National Shrimp Day:
The beloved shrimp is celebrated in America on May 10th as National Shrimp Day. This day has provided chefs and seafood sellers, among others, an opportunity to appreciate the most loved crustacean in the nation.
|2023||10th May||Wednesday||United States|
|2024||10th May||Friday||United States|
|2025||10th May||Saturday||United States|
Related: Other National Days Celebrated on May 10th:
Why National Shrimp Day?
Many might have heard that shrimp and prawns are essentially the same creatures, just in various sizes, but this isn’t close to accurate. There are fundamental differences between the two beautiful crustaceans. However, both shrimp and prawns are decapod crustaceans, indicating they have ten legs and external skeletons. However, that’s where their classification parallels end.
Shrimp are more miniature than prawns in most circumstances. Shrimp are marine organisms, while prawns dwell exclusively in freshwater. These classifications relate primarily to the most widely farm-raised types, including the giant tiger prawn and the white leg shrimp.
In North America, indigenous peoples collected shrimp and other crustaceans in fishing weirs and traps fashioned from branches and Spanish moss or utilized nets woven with fiber hammered from plants. Later shrimp started getting cultivated in farms.
Consumers in the United States enjoyed the cultivated shrimp mostly because it was more affordable than its wild counterpart and accessible year-round. Plus, the shrimp could be bred to standardized sizes, which allowed for wonderfully uniform dinner-plate presentations.
An average American eats around 4 pounds of shrimp every year. That is indeed more than almost any other seafood. Shrimp are typically 1–3 inches in length.
The shrimp are sourced from both cold and warm oceans around the world. The pinkish cold-water ones arrive cooked and peeled. Warm-water shrimp, either beige, brownish, or pinkish, are sold cooked or raw.
Approximately 90% of the crustaceans you consume come from these farms. They’re grown in ponds on something like a restricted diet. Fishers collect wild crustaceans in coastal waterways. Those shrimps make up around 10% of what Americans eat in the U.S.
These crustaceans aren’t just delicious; they are also healthy for you. Shrimps are low in carbohydrates and calories and rich in micronutrients. Shrimp are a perfect choice if you’re attempting to drop some pounds. The antioxidants in crustaceans are healthy for your body. These compounds can safeguard your cells against harm. Research suggests that the antioxidant astaxanthin can prevent wrinkles and decrease UV damage.
Shrimp have a high level of selenium. Some research suggests this mineral inhibits specific types of cancer, but there wasn’t enough data to determine how effectively it works.
Shrimp can be kept as pets too. They are fantastic for tropical community aquariums since they will not pester the fish you currently have in your aquarium; shrimps will happily live amongst them and consume the food they leave behind. They even clean up the algae in the area around them, so it helps keep the tank clean. Cherry shrimps are popular for being kept as pets.
How Can we celebrate National Shrimp Day:
- Make your favorite shrimp recipes
This day is dedicated to buttered, garlic, citrusy, and wine-sauced shrimp cooking. Prepare the recipe using frozen or fresh shrimp.
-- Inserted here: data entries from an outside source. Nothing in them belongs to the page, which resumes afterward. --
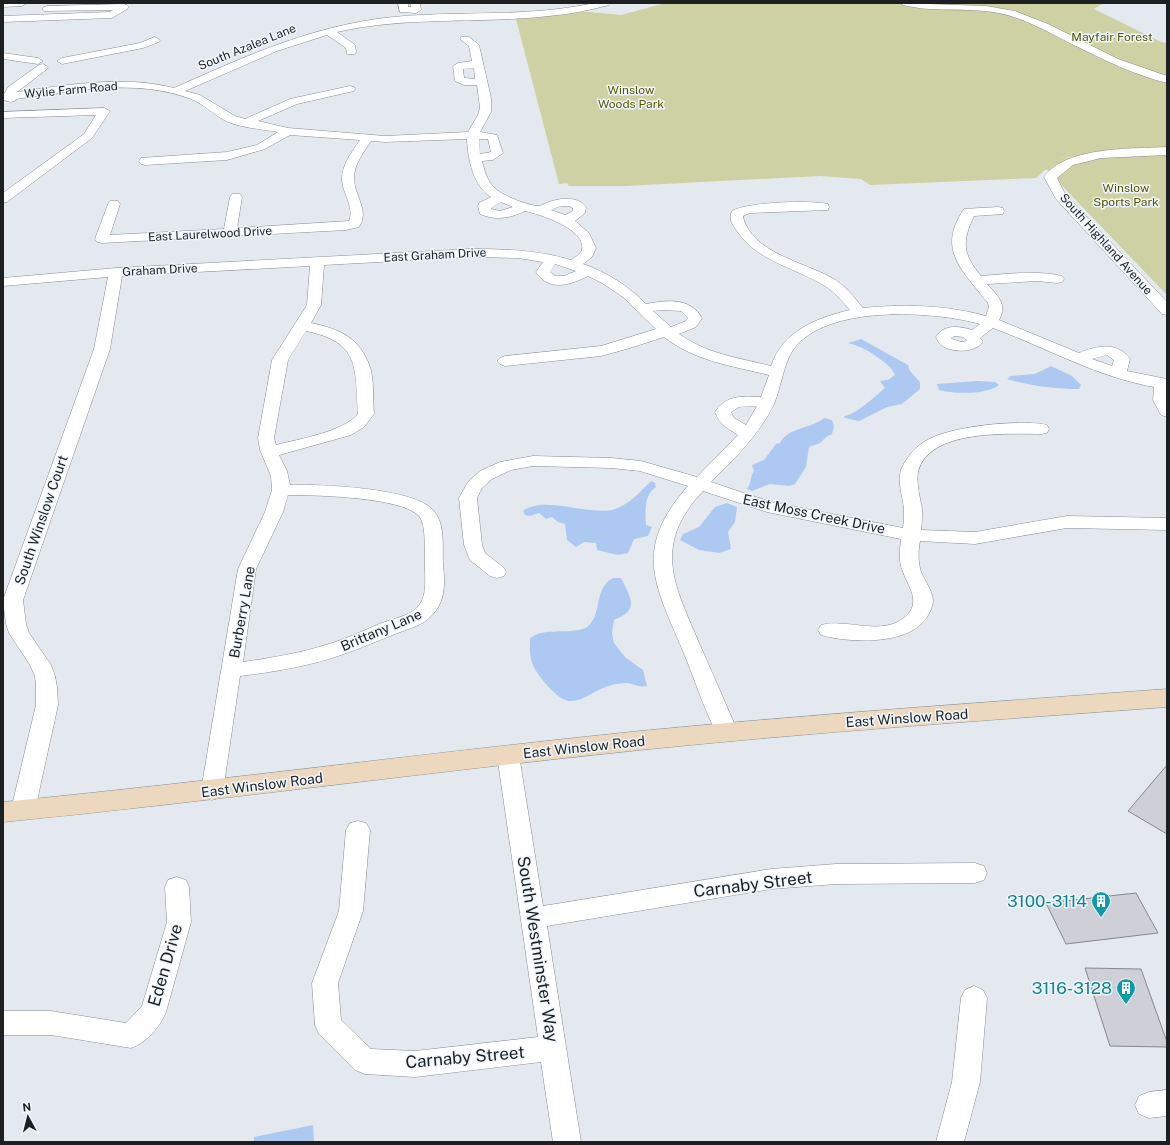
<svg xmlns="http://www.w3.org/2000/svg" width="1170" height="1145" font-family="'Public Sans',sans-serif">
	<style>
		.green { fill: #ced1a3 }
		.water { fill: #adc9f1 }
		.building { fill: #cfcfd7; stroke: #86878d }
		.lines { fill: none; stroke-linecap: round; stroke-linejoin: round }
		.minor-casing { stroke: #868c91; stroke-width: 1 }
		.secondary-casing { stroke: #868c91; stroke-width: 1 }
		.minor { fill: #fff; fill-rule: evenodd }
		.secondary { fill: #ecd8be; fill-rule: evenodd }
		.labels { text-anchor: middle; stroke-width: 3; stroke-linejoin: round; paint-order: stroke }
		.far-park-label { font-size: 12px; fill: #545500; stroke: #f0f7fc }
		.far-street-label { font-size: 12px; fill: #1d1f21; stroke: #f0f7fc }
		.street-label { font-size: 14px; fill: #1d1f21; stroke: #f0f7fc }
		.near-street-label { font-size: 17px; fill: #1d1f21; stroke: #f0f7fc }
		.near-culture-label { font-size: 17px; fill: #0d838f; stroke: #f0f7fc; text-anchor: end }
	</style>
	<rect width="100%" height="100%" fill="#e3e9ef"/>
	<path class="green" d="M666,3H1104L1094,9L1161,42L1167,43V149L1057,158L1167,154V295L1046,169L1036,178L870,185L861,179L820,176L625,186H569L567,183L559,184L516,19L578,11L621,15Z"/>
	<path class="water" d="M861,339L908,365L910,371L920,382V389L902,404L887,407L859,421L845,418L844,416C854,416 877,395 885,388L880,381L888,380L895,375C891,366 887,365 880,359C869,351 861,346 848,343Z
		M1051,366L1072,376L1081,385L1079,389C1056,389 1030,386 1007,379L1011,376L1035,374Z
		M977,381L995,382L999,385C986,395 954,394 939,390L937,384Z
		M824,418L832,420L834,426L832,434L826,437L820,443L809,447L806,467L795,484L789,486L770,484L752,491L747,489C752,482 750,476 754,471L752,465L764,460L776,444L780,443C788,427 811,429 824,418Z
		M651,481L655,483L656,487C644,494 645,513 646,525L652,527L648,536L634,539L628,553L618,555L597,550L596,543L584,542L576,547L567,540L565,524L558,522L552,517L546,519L539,513L530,516L525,515L523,511C543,495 587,515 612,510C628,506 640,492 651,481Z
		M727,503L737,507L735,522L728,532L731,549L719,553L699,550L680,540L683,534L699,527L715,507Z
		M613,578H621C631,598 640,610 614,620L612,633L614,643L626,658L643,670L647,686C639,688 635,684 627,683C622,683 616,684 612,685C597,688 584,702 569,701C557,700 537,675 533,665C529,656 530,647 530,638C534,636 538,633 541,633C553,630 579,633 587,627C603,615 593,588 613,578Z
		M313,1125L314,1142H254V1137Z"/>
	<path class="building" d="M1167,765V834L1128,811Z
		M1136,893L1158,933L1066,944L1046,903Z
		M1085,968L1141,969L1167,1042V1047L1110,1046Z"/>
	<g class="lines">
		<defs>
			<path id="minor" d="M3,3H27L22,6L3,7Z
				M398,3H408V7H411L410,3H420L421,10L416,13L400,12Z
				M594,3H611L609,5C590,10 570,14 549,16C479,24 407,16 337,32L355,45L356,52L355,54H347L346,48L327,35L277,51L185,91L200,95L235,116L245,119L290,99L350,86L354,87L355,89L354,91L297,104L258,121L288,128L385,136L468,132L478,115L480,108L477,85H464L455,81L453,66L458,63L472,61L469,46L460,39L461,37H469L479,45L491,98V112L480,132L497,135L503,153L493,160L482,161C484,169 486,177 491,184C497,194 526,205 538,206C541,206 546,203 549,202C560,198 578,196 586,207L585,213L575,221L589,233L596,248L592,257L583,264C606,272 629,286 646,304C667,300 690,297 702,318L696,327L679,334C707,354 739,358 771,366C783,331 816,318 850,310C842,301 834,291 823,285C792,266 755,261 735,228C731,223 729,217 732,211C748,202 809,200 828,204L829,207L828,210L750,213L743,216V217C752,253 804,262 832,278C845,285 854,297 863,308C904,304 946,305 986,316L989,307L988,303C963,271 936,250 964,209L998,207L1003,208L1004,211L1003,214L974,216C962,242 962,253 981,276C1007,274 1036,270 1062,276L1064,279L1062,282L1057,283L1037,281L987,284C997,295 1008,304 999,320L1079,353C1096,346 1117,341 1130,359L1127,371L1167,379V417L1161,415L1153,400L1154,387C1097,377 1047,348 993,328L980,338L983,342C975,353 952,353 941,345C939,344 937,339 936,337C944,324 959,326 972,330L980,324C934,311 825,304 793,350C783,365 781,388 774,404C759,435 735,458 711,482L771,502L903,528C904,521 904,515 904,509C903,497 897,482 901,470C906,458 914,448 924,442C947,426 1021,419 1047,425L1049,429L1047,433L1041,434C1008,434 928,429 918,472C916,484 920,497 922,509C922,516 922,523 921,530L975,532L1067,516L1167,518V530L1067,528L975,544L920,541C918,551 918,562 921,572C925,581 932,590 933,600C933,606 930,612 927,617C909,646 849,643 821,635L818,630L821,625C847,618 882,637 905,617C911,612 914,606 913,598C912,589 906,581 903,572C898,561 900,550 901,539L767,512L703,491C651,546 675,586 700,645C713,674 725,703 738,732L735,738L727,740L719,738C705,712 696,683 685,656C656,586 631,551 688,486L640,471L611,468L533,466L511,470L492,479L482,488L477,498L482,545L485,553L504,568L506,572L504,576L497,578L490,576L470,560L464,545L459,498L468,482L480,471L500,462L533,456L611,458L641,461L697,477L738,435C726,427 721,426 715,412C726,395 742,396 761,397L769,375C732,366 695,361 664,337L630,348L601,356L505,366L500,364L497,361L500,358L505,356L601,346L656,329L623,297L602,283L588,276C570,285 549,292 536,272L543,262L518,258L470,257L324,265L321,305L311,323C340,329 360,338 370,367C374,378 373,402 374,414L364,427L351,435L279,455L287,471L290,485C319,484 412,488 432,509C446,523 442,546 443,564C445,585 446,604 428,619C420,626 405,630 395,634C377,641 359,649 341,655C310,666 273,672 240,676L223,791L220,797L212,800L204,797L201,791L238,569L265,512L272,490L271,476L260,450L258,438L272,360L307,305L310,266L122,276L110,349L23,600L26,624L29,633L51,665L55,676L57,687L58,705L35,810L31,816L23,819L15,816L11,810L36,705V687L35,676L30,665L9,633L6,624L3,600L94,349L108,277L3,286V278L116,268L470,249C504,249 538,250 571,260C574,258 581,254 582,250C587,229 539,214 525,211C510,218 496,221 480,214L478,206L479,203L491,197C473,185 468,160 467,139L385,142L371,141C364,152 354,164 354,178C354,196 370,210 359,227L346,230L102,243L97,242L95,239L108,204L110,201H118L120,204L110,235L224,229L230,197L232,194H240L242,197L237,228L349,221C355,207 342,193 342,179C342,164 352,152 360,140L290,135L265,149L227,160L145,165L141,164L139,161L141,158L227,152L257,145L278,132C261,129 243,128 228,122C215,116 204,104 191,99C136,78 73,91 16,99L15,101L11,102L3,100V94L5,93L8,87L39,65L43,64L48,67L47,69L17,92C68,85 123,75 174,88C239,59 305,29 377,19C449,9 522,19 594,3ZM474,68L475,79L464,78L463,69ZM479,139H488L491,152L480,154ZM501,202L513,207L500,211L491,209V208ZM561,206H569L573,208V211L565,215L551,210ZM555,264L576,271L564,276H555L550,272ZM663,310L681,311L688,318L686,321L671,327L653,311ZM306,331C360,342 355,367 358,414C343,432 299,439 276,445L274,438L288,360ZM954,336L963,337L967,341L961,342L952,339L951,338ZM1107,355L1114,360L1112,366L1092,359ZM757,406L746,425L734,418L731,412L739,407ZM288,495C314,495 402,497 419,516C427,525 424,554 425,566C425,582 428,601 413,611C404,617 390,620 379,624C363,631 346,639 329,644C301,653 271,658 243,662L256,569L283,512Z
				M901,3L986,6L1015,11L1048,24L1118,59L1167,76V83C1135,75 1104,60 1074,45C1054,35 1033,23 1011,16C976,5 938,14 903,5Z
				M124,4L127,5L129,7L127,9L112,18L3,22V16L110,12L113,10L44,11L42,9L44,7L47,6Z
				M155,37L160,40L159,42L143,48L62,64L57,61L62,58L140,43Z
				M3,53L38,58L43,61L38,64L3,59Z
				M104,108L110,111L92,138L7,202L3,203V193L84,134L96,115L3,118V112Z
				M1167,147V155L1101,158L1073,165L1057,178L1065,194L1167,302V315L1162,314L1056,199L1044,177C1066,146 1133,149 1167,147Z
				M508,747L516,749L519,755L543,906L771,869L836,864L975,863L984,866L987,873L984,880L975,883L836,884L771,889L547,926L581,1142H553L541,1062L415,1077L365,1074L355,1070L319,1034L315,1025L312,983L339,911L346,830L350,823L358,821L366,823L370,830L363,911L338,983L341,1020L371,1049L415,1051L538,1037L497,755L500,749Z
				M177,877L186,880L189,887L191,922L166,1012C160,1027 146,1043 131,1048L51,1035H3V1011H51L126,1023L142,1006L167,922L165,887L168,880Z
				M974,986L983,990L987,998L980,1082L964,1142H936L952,1082L961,998L965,990Z
				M1167,1090V1116L1149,1118L1139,1114L1135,1105L1139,1096L1149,1092Z"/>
			<path id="secondary" d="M1167,689V707C991,720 815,732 640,750C427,772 216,801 3,822V802C216,781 427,753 640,731C815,714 991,702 1167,689Z"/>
		</defs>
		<use href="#minor" class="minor-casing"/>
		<use href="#secondary" class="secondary-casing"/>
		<use href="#minor" class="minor"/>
		<use href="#secondary" class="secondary"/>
	</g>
	<defs>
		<symbol id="building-pin" viewBox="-11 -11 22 30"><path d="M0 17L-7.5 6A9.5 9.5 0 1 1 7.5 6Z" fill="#0f9aa8" stroke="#f0f7fc"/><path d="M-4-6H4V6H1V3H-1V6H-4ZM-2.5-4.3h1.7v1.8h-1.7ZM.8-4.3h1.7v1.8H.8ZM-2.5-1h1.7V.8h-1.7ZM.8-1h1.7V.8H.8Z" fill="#fff"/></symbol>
	</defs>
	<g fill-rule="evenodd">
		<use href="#building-pin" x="1090" y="890" width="22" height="30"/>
		<use href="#building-pin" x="1115" y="977" width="22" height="30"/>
	</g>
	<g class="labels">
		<g class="far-park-label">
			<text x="1112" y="41">Mayfair Forest</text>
			<text x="631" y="94">Winslow<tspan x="631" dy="14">Woods Park</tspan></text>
			<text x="1126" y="192">Winslow<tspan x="1126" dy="14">Sports Park</tspan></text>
		</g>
		<g class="far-street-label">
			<text transform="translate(247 47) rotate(-22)" y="4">South Azalea Lane</text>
			<text transform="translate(71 90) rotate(-5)" y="4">Wylie Farm Road</text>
			<text transform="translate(210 234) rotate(-3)" y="4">East Laurelwood Drive</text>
			<text transform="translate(1106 244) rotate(48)" y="4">South Highland Avenue</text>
			<text transform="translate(435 255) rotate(-3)" y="4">East Graham Drive</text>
			<text transform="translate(160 270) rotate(-3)" y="4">Graham Drive</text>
		</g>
		<g class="street-label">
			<text transform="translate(814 514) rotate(12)" y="5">East Moss Creek Drive</text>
			<text transform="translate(41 520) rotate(-71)" y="5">South Winslow Court</text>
			<text transform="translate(242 612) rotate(-80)" y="5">Burberry Lane</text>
			<text transform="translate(381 630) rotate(-23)" y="5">Brittany Lane</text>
			<text transform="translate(907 718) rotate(-4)" y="5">East Winslow Road</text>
			<text transform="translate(584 747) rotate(-6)" y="5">East Winslow Road</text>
			<text transform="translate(262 785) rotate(-7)" y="5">East Winslow Road</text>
		</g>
		<g class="near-street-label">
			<text transform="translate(753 884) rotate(-7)" y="6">Carnaby Street</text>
			<text transform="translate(538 949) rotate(81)" y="6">South Westminster Way</text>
			<text transform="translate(165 965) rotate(-74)" y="6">Eden Drive</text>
			<text transform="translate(465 1057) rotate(-5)" y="6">Carnaby Street</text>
		</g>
		<g class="near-culture-label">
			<text x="1087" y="907">3100-3114</text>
			<text x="1112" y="994">3116-3128</text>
		</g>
	</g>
	<rect width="1170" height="1145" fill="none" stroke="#1d1f21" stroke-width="8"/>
	<g transform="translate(28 1117) rotate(353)" stroke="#f0f7fc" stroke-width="3" paint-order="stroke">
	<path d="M0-3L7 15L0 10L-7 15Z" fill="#1d1f21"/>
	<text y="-6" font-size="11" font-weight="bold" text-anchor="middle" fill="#1d1f21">N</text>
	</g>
</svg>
While preparing the dish, include a side of noodles or rice, steaming veggies, plus toasted bread or rolls. White wine goes very well with shrimp scampi. Because the dish is simple, a decadent dessert of pie or crème brûlée balances off the dinner.
- Show some love online.
Post a picture or maybe a video of you enjoying your homemade shrimp recipe using the hashtag #NationalShrimpDay
- Recycle your trash
Recycling helps keep plastics out of the sea and decreases the quantity of new plastic that would otherwise circulate in the ocean.
Interesting facts About National Shrimp Day:
- A shrimp can produce up to 1 million eggs in one go. The eggs take only two weeks to mature.
- A shrimp’s coloring relies on its surroundings. Some varieties are capable of adapting color to fit in.
- Shrimps can be discovered in bottomless oceans that seem to be down to 16,000 feet below the surface.
- Each shrimp is initially a male; several shrimps turn subsequently into females when they grow older.
- Americans consume an average of around 1,000,000,000 pounds of shrimp annually.
- Shrimp seem to have a spine but don’t seem to have the divide we have. Shrimps also don’t have any bones inside their bodies at all.
- Some shrimps are capable of glowing in the dark due to the marine bacteria present.
History of National Shrimp Day:
The National Day Timeline continues studying the roots of this seafood celebration, but it remains unknown.